Чёрная обезьяна (Прилепин) - страница 17

Мы познакомились с ней в метро. Она спускалась на эскалаторе, я поднимался и разглядывал девушек, которые делали вид, что меня не замечают.

Алька сама елозила своими веселыми глазищами по соседнему эскалатору, как будто там потерялся ее добрый знакомый.

Мужик у нее тогда был, чего она искала в метро, непонятно.

Я вперился в нее и смотрел – чуть не сломал шею, оборачиваясь. Она все это видела, и забавлялась этим, и в последнее мгновение оглянулась и показала язык.
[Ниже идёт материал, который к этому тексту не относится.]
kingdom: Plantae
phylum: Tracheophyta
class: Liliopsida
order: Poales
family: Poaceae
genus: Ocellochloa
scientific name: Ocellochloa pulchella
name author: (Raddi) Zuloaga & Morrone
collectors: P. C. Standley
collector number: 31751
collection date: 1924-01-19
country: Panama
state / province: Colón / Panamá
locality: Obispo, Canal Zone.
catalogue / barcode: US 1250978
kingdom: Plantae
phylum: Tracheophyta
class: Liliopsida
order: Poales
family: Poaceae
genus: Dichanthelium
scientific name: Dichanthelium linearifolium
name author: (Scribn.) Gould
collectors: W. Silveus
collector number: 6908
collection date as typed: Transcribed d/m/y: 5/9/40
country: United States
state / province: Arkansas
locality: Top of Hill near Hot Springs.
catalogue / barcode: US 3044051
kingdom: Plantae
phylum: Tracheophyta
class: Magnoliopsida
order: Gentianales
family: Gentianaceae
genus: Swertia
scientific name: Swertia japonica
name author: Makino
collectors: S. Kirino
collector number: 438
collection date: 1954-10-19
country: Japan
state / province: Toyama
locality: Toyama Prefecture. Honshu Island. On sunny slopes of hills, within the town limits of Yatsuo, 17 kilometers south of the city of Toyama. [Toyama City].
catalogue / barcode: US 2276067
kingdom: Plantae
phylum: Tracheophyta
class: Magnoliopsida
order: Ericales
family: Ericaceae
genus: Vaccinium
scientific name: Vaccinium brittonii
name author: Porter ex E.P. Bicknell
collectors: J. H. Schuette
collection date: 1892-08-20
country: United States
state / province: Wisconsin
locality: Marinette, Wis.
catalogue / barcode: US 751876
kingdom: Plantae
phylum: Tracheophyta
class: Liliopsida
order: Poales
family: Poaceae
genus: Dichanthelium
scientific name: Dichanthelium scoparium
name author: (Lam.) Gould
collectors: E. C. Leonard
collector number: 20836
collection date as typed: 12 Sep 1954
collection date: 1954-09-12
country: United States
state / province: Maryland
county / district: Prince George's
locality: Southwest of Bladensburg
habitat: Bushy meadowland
Слизнула меня с эскалатора.

Я бросился вверх, бегом, бегом, бегом, извините, еще раз извините, с каким бы, а, удовольствием я бы взял твою, тетка, огромную сумку, мешающую мне бежать, и киданул вниз, чтоб она загромыхала туда, спотыкаясь на каждом фонаре... вот мы уже наверху, а там, черт, выход на улицу, махнул дверью, едва не зашиб идущего за мной, пробежал вдоль каменной стены, снова вход в метро, черт, нет жетона, влез без очереди, сдачу оставил железной тарелке, поскакал вниз, ничего не видя, когда глаза поднял – поперхнулся: стоит внизу, ждет, машет ручкой, смеется.

«Твою-то мать, может, она спутала меня с кем?» – подумал.

– Привет, мы что, знакомы? – спросил.

– Еще нет. Алька, – сказала она.

Она была вся такая как слива, которую хотелось раздавить в руке и есть потом с руки все эти волокна, сырость, мякоть.

– Ну. А ты кто? – Загорелая, щеки у нее – как настоящие щеки, а не просто так, кожа, губы сливовые, язычок маленький и, кажется, твердый, как сливовая косточка. – А?

Кто я, блядь, такой.

С чего начать: глаза, уши, печень, сердце. У всего своя биография, свои воспоминания, свое будущее, до определенного момента разное.

С какого места приступим, у меня еще много мест.

Мы, ребенок я и моя семья, жили в двухэтажном доме старого фонда, на самой-самой окраине столицы; отсыревший, гнилой, тяжелый, полный копошащейся живности, дом был похож на осенний гриб.

На чердаке нашего дома жили голуби, очень много. Ночью было слышно: гурр, гурр, гурр – прилаживаясь спать, они разговаривали друг с другом на каком-то своем иврите.

Когда я просыпался, уже никто не гуркал, голуби улетали поклевать, побродить в лужах, поковыряться в семечках; в доме было тихо и очень солнечно. Сначала солнечно через закрытые глаза, потом прямо в открытые – как из ведра.

То есть последними засыпали уши, глазам уже было всё равно; а просыпались первыми глаза, уши еще ничего не соображали, только хруст подушки, быть может.

Зверья в доме еще не водилось, я шел босиком к туалету, вот еще один орган появился, доброе утро тебе.

Потом бегом в кровать – холодно, мурашки по детским лопаткам, большие, быстрые и рассыпчатые, как крупа.